Le bureau était parfaitement bien rangé. Chaque objet semblait être à la place qui lui avait été destinée et qui faisait en sorte qu'une certaine harmonie était préservée dans cette atmosphère professorale.
Assis sur un siège roulant passablement usé, un très bel homme d'une quarantaine d'années, à la chemise cintrée et parfaitement ajustée, les manches retroussées sur des bras finement musclés, faisait face à la jeune détective. Des origines ibériques, qui se devinaient déjà à son nom, étaient physiquement clairement visibles.
« —Bonjour Monsieur Chevez, commença Maggie en lui tendant une main qu'il serra avec une certaine classe. Je suis Maggie Annisterre, détective privée. J'enquête à propos du décès de l'une de vos anciennes étudiantes, Éléonore Manchevin. Je vais donc avoir quelques questions à vous poser si vous avez un moment à m'accorder.
—Bonjour Mademoiselle, lui répondit son interlocuteur sur un ton trop chaleureux pour être honnête. Enchanté de vous rencontrer. Vous êtes la compagne d'Alex, c'est bien ça ? »
Maggie réfléchit vite. Ou elle entrait dans son jeu, ou elle maintenait le cadre de l'enquête à tout prix. Elle regretta de n'avoir pas demandé davantage d'informations concernant cet homme à Alex.
« —Oui, finit-elle par dire. Je suis bien sa compagne, et suis également enchantée de vous rencontrer.
—Votre petit-ami a beaucoup de chance, vous êtes une femme sublime. »
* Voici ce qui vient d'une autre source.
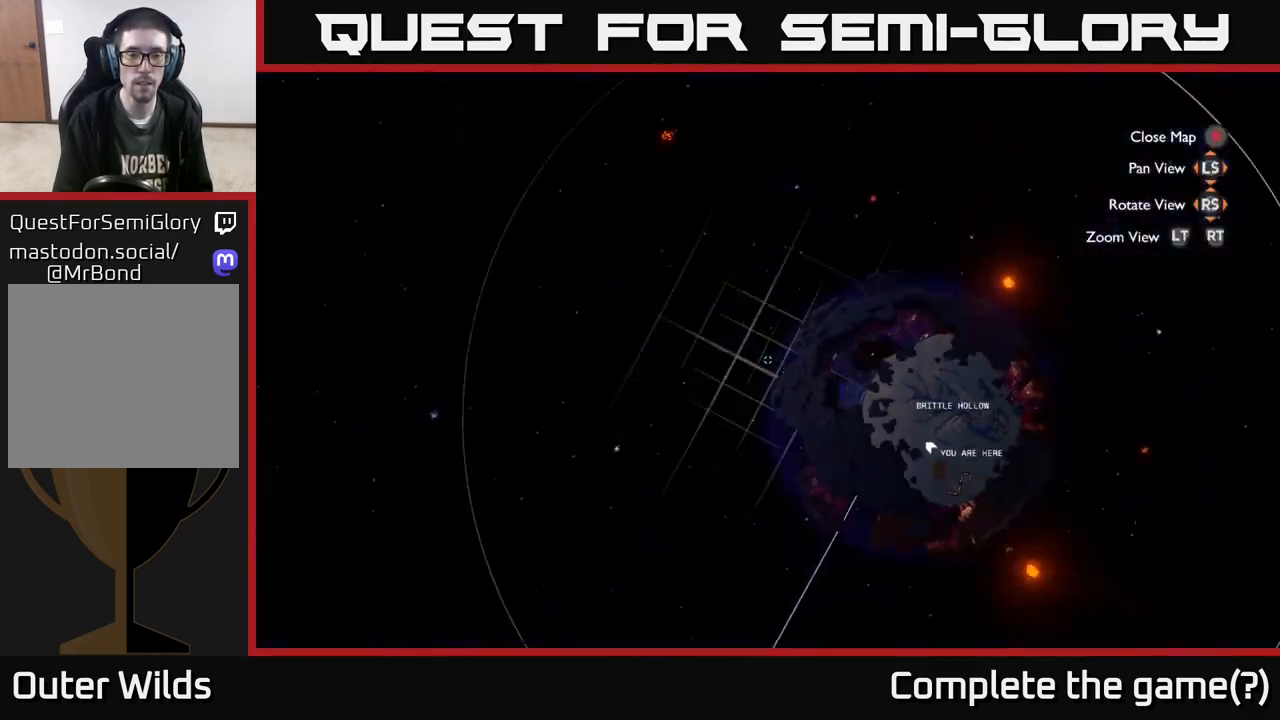
{"buttons": [], "left_stick": "up-right", "right_stick": "center", "events": [[417, "left_stick", "up-right"]]}
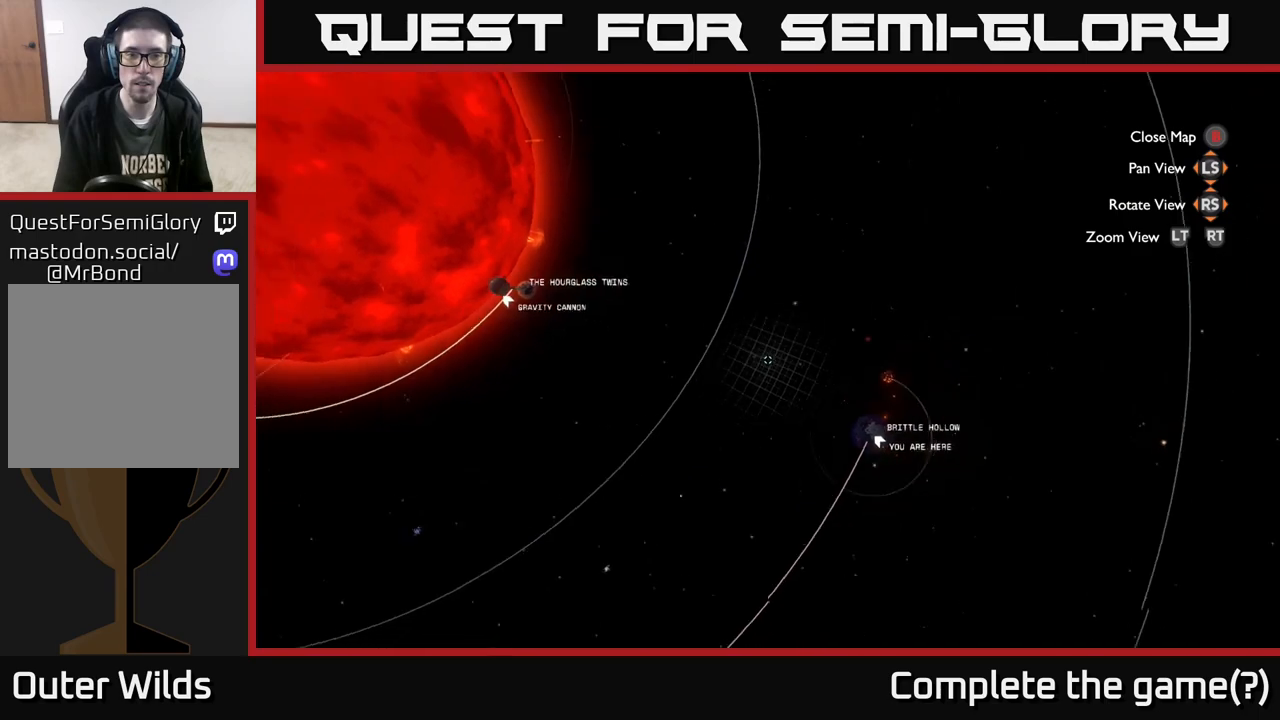
{"buttons": [], "left_stick": "left", "right_stick": "center", "events": [[100, "right_stick", "down-left"], [300, "left_stick", "up-left"], [317, "right_stick", "center"], [383, "left_stick", "left"]]}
Maggie comprit instantanément les mots qu'Alex lui avait dits la veille au soir : Il est un peu particulier. Effectivement. Un séducteur beaucoup trop sûr de lui. Tant pis, il faudra faire avec.
« —En quoi puis-je vous aider concernant cette étudiante chère Maggie ? poursuivit Pierre Chevez.
—J'aimerais que vous me partagiez tout ce que vous savez sur elle.
—Vous avez de la chance, j'ai une excellente mémoire. Je me souviens donc parfaitement d'elle. C'était une brillante étudiante. Personnellement, je la voyais déjà poursuivre en thèse. C'est avec plaisir que je l'aurais encadrée. Je lui en ai d'ailleurs fait la proposition.
—Et que vous a-t-elle répondu ?
—Qu'elle étudierait ma demande. Cela n'a, comme vous vous en doutez, jamais abouti.
—C'est donc vous qui l'avez suivie pendant la rédaction de son mémoire de fin de licence ?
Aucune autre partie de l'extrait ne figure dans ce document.